Here's the very weird part: I also get the same error when rebuilding 108.0.5359.124_p1 with my current system!

I rebuild mine and it works just fine. Though I utilize ccache, so I don't know...

   Info about currently installed ebuild:

   * www-client/ungoogled-chromium-108.0.5359.124_p1
   Install date: Sun Jan 29 04:10:47 2023
   USE="cups hangouts optimize-thinlto optimize-webui pgo pulseaudio qt5 system-openjpeg thinlto vaapi wayland -+X -cfi -+clang -convert-dict -cpu_flags_arm_neon -custom-cflags -debug -enable-driver -gtk4 -headless -hevc -js-type-check -kerberos -+official -pic -+proprietary-codecs -screencast -selinux -suid -+system-av1 -+system-ffmpeg -+system-harfbuzz -+system-icu -+system-jsoncpp -+system-libevent -+system-libusb -system-libvpx -+system-openh264 -+system-png -+system-re2 -+system-snappy -vdpau -widevine"
   CFLAGS="-march=znver3 -pipe -Wno-unknown-warning-option -Wno-builtin-macro-redefined"   CXXFLAGS="-march=znver3 -pipe -Wno-unknown-warning-option -Wno-builtin-macro-redefined"   LDFLAGS="-Wl,--as-needed -Wl,--thinlto-jobs=17"

There's something weird in the USE flags - it's showing -+clang. I've never seen both - and + symbols on a flag before. Since thinlto and optimize-thinlto are both enabled, I'm assuming clang is enabled?

I believe ccache should automatically bypass its cache if anything has changed (different compiler version, changed header files) so I'm not sure if that's the issue.

arbitrary-dev commented 1 year ago

I'm assuming clang is enabled?

Yes, enabled.

$ equery l gcc clang
 * Searching for gcc ...
[IP-] [  ] sys-devel/gcc-11.3.1_p20221209:11
[IP-] [  ] sys-devel/gcc-12.2.1_p20230121-r1:12

 * Searching for clang ...
[IP-] [  ] sys-devel/clang-15.0.7-r1:15/15g1

$ equery u -i ungoogled-chromium
[ Legend : U - final flag setting for installation]
[        : I - package is installed with flag     ]
[ Colors : set, unset                             ]
 * Found these USE flags for www-client/ungoogled-chromium-108.0.5359.124_p1:
 U I
 - - X                  : Add support for X11
 - - cfi                : Build with CFI (Control Flow Integrity) enabled. It
                          requires "-stdlib=libc++", see #40 for more details.

Material shown:
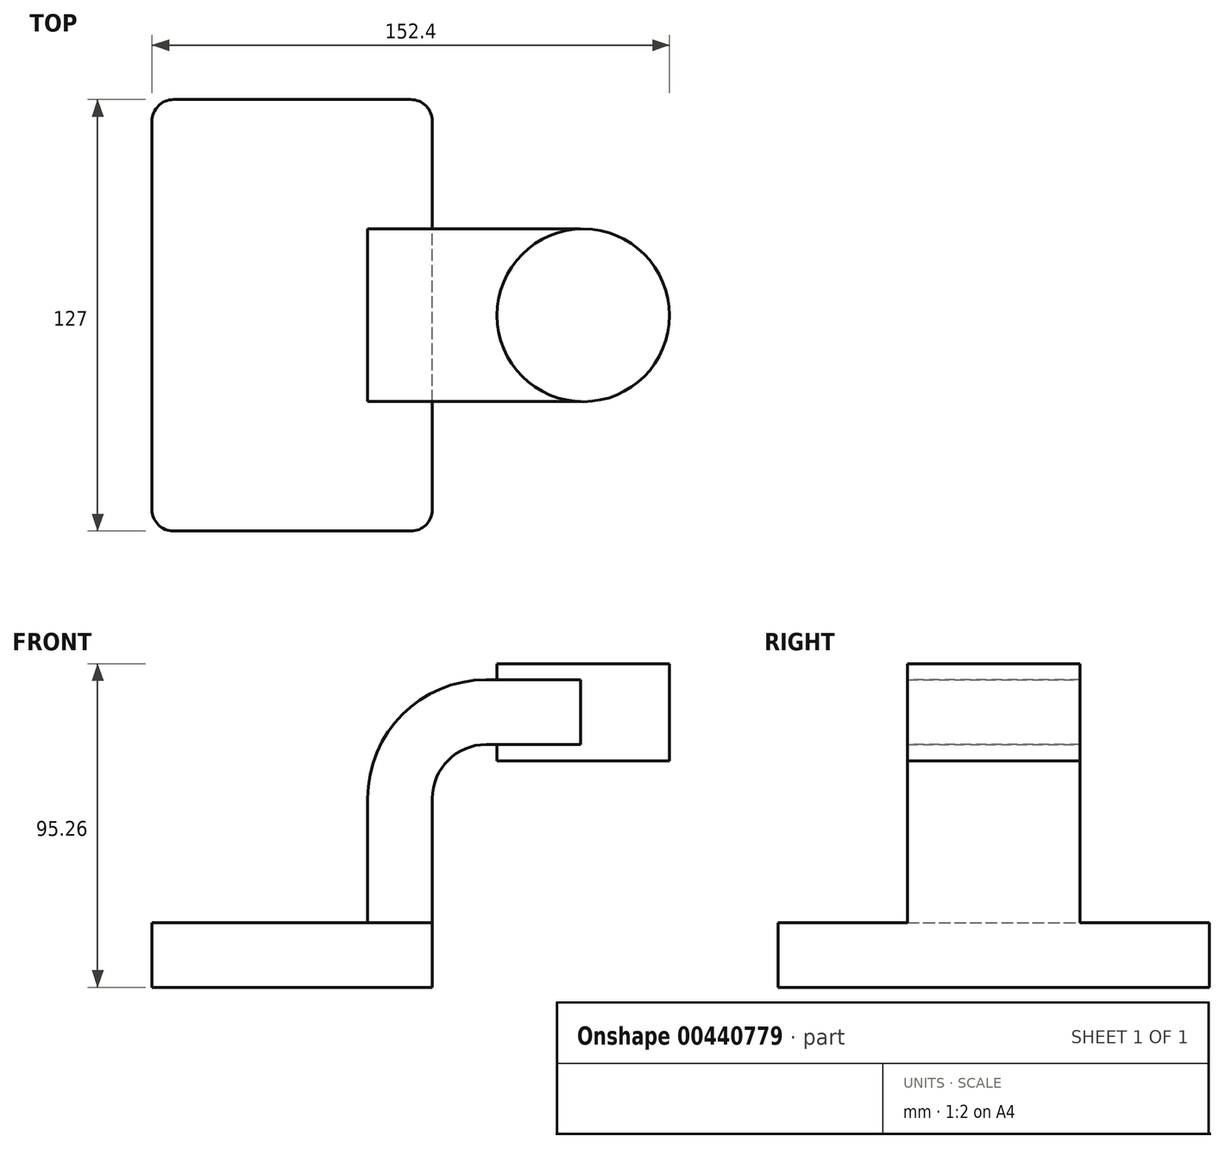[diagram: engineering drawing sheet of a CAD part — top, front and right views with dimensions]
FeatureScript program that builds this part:
annotation { "Feature Type Name" : "Feature", "Feature Type Description" : "" }
export const myFeature = defineFeature(function(context is Context, id is Id, definition is map)
    precondition{}
    {
        {
            var Q0;
            Q0=qCreatedBy(makeId("Front.planeOp"),FACE);
            var sketch = newSketch(context, id + "F0", { "sketchPlane" : qUnion([Q0])});
            skLineSegment(sketch, "E0.bottom", {"start": v(41.27, 9.53) * mm, "end": v(-41.28, 9.53) * mm});
            skLineSegment(sketch, "E0.top", {"start": v(41.28, -9.52) * mm, "end": v(-41.27, -9.52) * mm});
            skLineSegment(sketch, "E0.left", {"start": v(41.28, 9.53) * mm, "end": v(41.28, -9.52) * mm});
            skLineSegment(sketch, "E0.right", {"start": v(-41.28, 9.53) * mm, "end": v(-41.27, -9.52) * mm});
            skPoint(sketch, "E0.middle", {"position": v(0, 0) * mm});
            skLineSegment(sketch, "E1.bottom", {"start": v(111.12, 57.15) * mm, "end": v(60.33, 57.15) * mm});
            skLineSegment(sketch, "E1.top", {"start": v(111.12, 85.73) * mm, "end": v(60.32, 85.73) * mm});
            skLineSegment(sketch, "E1.left", {"start": v(111.12, 57.15) * mm, "end": v(111.12, 85.73) * mm});
            skLineSegment(sketch, "E1.right", {"start": v(60.33, 57.15) * mm, "end": v(60.32, 85.73) * mm});
            skPoint(sketch, "E1.middle", {"position": v(85.73, 71.44) * mm});
            skLineSegment(sketch, "E2", {"start": v(41.27, 9.53) * mm, "end": v(41.27, 46.05) * mm});
            skArc(sketch, "E3", {"start": v(41.27, 46.05) * mm, "mid": v(45.92, 57.28) * mm, "end": v(57.15, 61.93) * mm});
            skLineSegment(sketch, "E4", {"start": v(57.15, 61.93) * mm, "end": v(85.71, 61.93) * mm});
            skLineSegment(sketch, "E5.0", {"start": v(57.15, 80.98) * mm, "end": v(85.71, 80.98) * mm});
            skArc(sketch, "E5.1", {"start": v(22.23, 46.05) * mm, "mid": v(32.45, 70.75) * mm, "end": v(57.15, 80.98) * mm});
            skLineSegment(sketch, "E5.2", {"start": v(22.22, 9.53) * mm, "end": v(22.22, 46.05) * mm});
            skLineSegment(sketch, "E6", {"start": v(85.71, 80.98) * mm, "end": v(85.71, 61.93) * mm});
            skFitSpline(sketch, "E7", {"points": [v(-41.28, 9.53) * mm, v(57.15, 80.98) * mm], "startDerivative": vector(-0.53, 78.82) * mm, "endDerivative": vector(128.59, -0.24) * mm});
            skLineSegment(sketch, "E8", {"start": v(85.71, 85.73) * mm, "end": v(85.71, 57.15) * mm});
            skSolve(sketch);
        }
        {
            var Q0;
            Q0=makeQuery(id+"F0.imprint","IMPRINT",FACE,{"disambiguationData":[TD([[makeQuery(id+"F0.imprint","IMPRINT",EDGE,{"derivedFrom":sQuery(id+"F0.wireOp",EDGE,"E0.top")}),-1.0]])]});
            extrude(context, id + "F1", {"entities" : qUnion([Q0]), "endBound" : BoundingType.SYMMETRIC, "depth" : 127 * mm});
        }
        {
            var Q0;
            {var subQ0=sQuery(id+"F0.wireOp",EDGE,"E4");var subQ1=sQuery(id+"F0.wireOp",EDGE,"E1.right");var subQ2=makeQuery(id+"F0.imprint","INTERSECT",VERTEX,{"derivedFrom":[subQ1,subQ0]});Q0=makeQuery(id+"F0.imprint","IMPRINT",FACE,{"disambiguationData":[TD([[makeQuery(id+"F0.imprint","IMPRINT",EDGE,{"disambiguationData":[TD([[subQ2,-1.0]])],"derivedFrom":subQ1}),-1.0]])]});}
            var Q1;
            {var subQ1=sQuery(id+"F0.wireOp",EDGE,"E2");Q1=makeQuery(id+"F0.imprint","IMPRINT",FACE,{"disambiguationData":[TD([[makeQuery(id+"F0.imprint","IMPRINT",EDGE,{"derivedFrom":subQ1}),1.0]])]});}
            extrude(context, id + "F2", {"entities" : qUnion([Q0, Q1]), "operationType" : NewBodyOperationType.ADD, "endBound" : BoundingType.SYMMETRIC, "depth" : 50.8 * mm});
        }
        {
            var Q0;
            Q0=makeQuery(id+"F0.imprint","IMPRINT",FACE,{"disambiguationData":[TD([[makeQuery(id+"F0.imprint","IMPRINT",EDGE,{"derivedFrom":sQuery(id+"F0.wireOp",EDGE,"E5.1")}),1.0]])]});
            extrude(context, id + "F3", {"entities" : qUnion([Q0]), "operationType" : NewBodyOperationType.ADD, "endBound" : BoundingType.SYMMETRIC, "depth" : 15.88 * mm});
        }
        {
            var Q0;
            {var subQ0=sQuery(id+"F0.wireOp",EDGE,"E1.left");Q0=makeQuery(id+"F0.imprint","IMPRINT",FACE,{"disambiguationData":[TD([[makeQuery(id+"F0.imprint","IMPRINT",EDGE,{"derivedFrom":subQ0}),1.0]])]});}
            var Q1;
            Q1=sQuery(id+"F0.wireOp",EDGE,"E8");
            revolve(context, id + "F4", {"operationType" : NewBodyOperationType.ADD, "entities" : qUnion([Q0]), "axis" : qUnion([Q1]), "revolveType" : RevolveType.FULL});
        }
        {
            var Q0;
            Q0=makeQuery(id+"F1.opExtrude","CAP_EDGE",EDGE,{"disambiguationData":[OSD([sQuery(id+"F0.wireOp",EDGE,"E0.left")])],"isStart":false});
            var Q1;
            Q1=makeQuery(id+"F1.opExtrude","CAP_EDGE",EDGE,{"disambiguationData":[OSD([sQuery(id+"F0.wireOp",EDGE,"E0.right")])],"isStart":false});
            var Q2;
            Q2=makeQuery(id+"F1.opExtrude","CAP_EDGE",EDGE,{"disambiguationData":[OSD([sQuery(id+"F0.wireOp",EDGE,"E0.right")])],"isStart":true});
            var Q3;
            Q3=makeQuery(id+"F1.opExtrude","CAP_EDGE",EDGE,{"disambiguationData":[OSD([sQuery(id+"F0.wireOp",EDGE,"E0.left")])],"isStart":true});
            fillet(context, id + "F5", {"entities" : qUnion([Q0, Q1, Q2, Q3]), "radius" : 6.35 * mm, "tangentPropagation" : true, "allowEdgeOverflow" : false});
        }
    });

Task details:
Set down, word for word, the part of the ungoogled-chromium build thread above that begins at "arbitrary-dev commented 1" and stops after "for clang ...".

Problem solution:
arbitrary-dev commented 1 year ago

I'm assuming clang is enabled?

Yes, enabled.

$ equery l gcc clang
 * Searching for gcc ...
[IP-] [  ] sys-devel/gcc-11.3.1_p20221209:11
[IP-] [  ] sys-devel/gcc-12.2.1_p20230121-r1:12

 * Searching for clang ...